▶ _INPUT FOR THIS TASK_
____________________

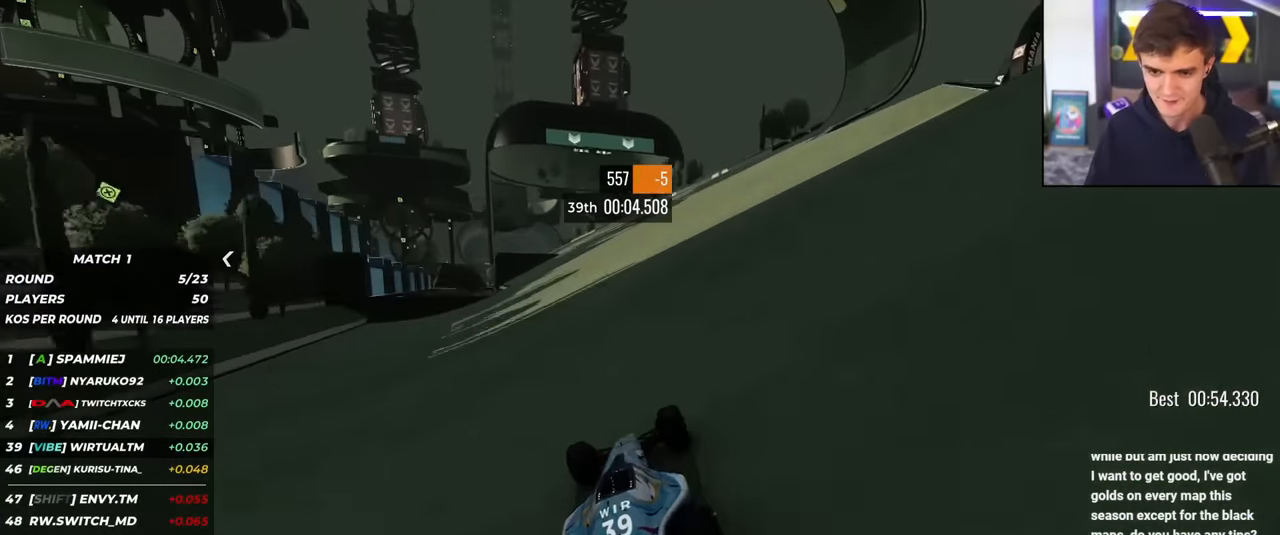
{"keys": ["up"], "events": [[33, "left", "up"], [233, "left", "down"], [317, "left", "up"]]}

____________________

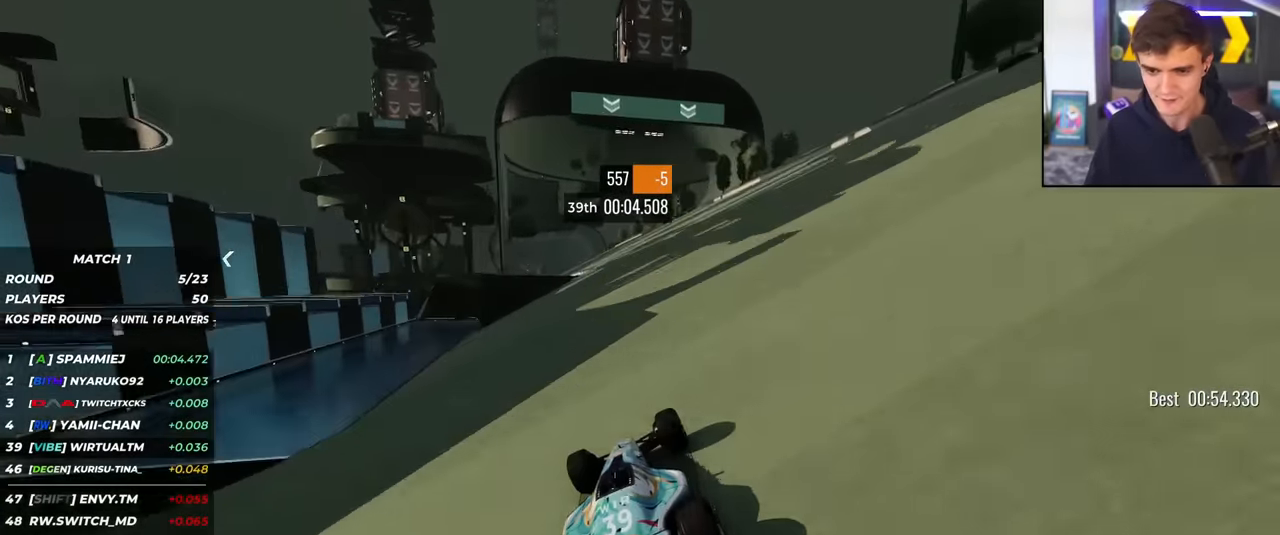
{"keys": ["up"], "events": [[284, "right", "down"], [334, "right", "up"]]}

____________________

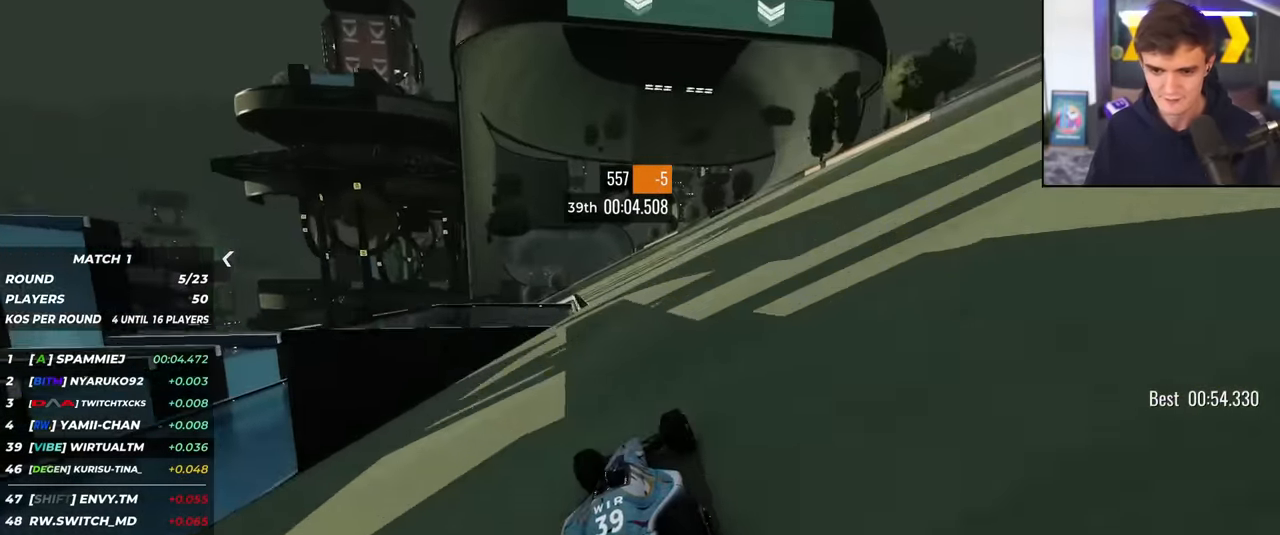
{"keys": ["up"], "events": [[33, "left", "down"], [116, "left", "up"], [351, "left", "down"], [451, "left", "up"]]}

____________________

▶ _WHAT THE EXERCISE ASKS_
If a line in the records contains the string "left", copy it out.

▶ _EXERCISE SOLUTION_
{"keys": ["up"], "events": [[33, "left", "up"], [233, "left", "down"], [317, "left", "up"]]}
{"keys": ["up"], "events": [[33, "left", "down"], [116, "left", "up"], [351, "left", "down"], [451, "left", "up"]]}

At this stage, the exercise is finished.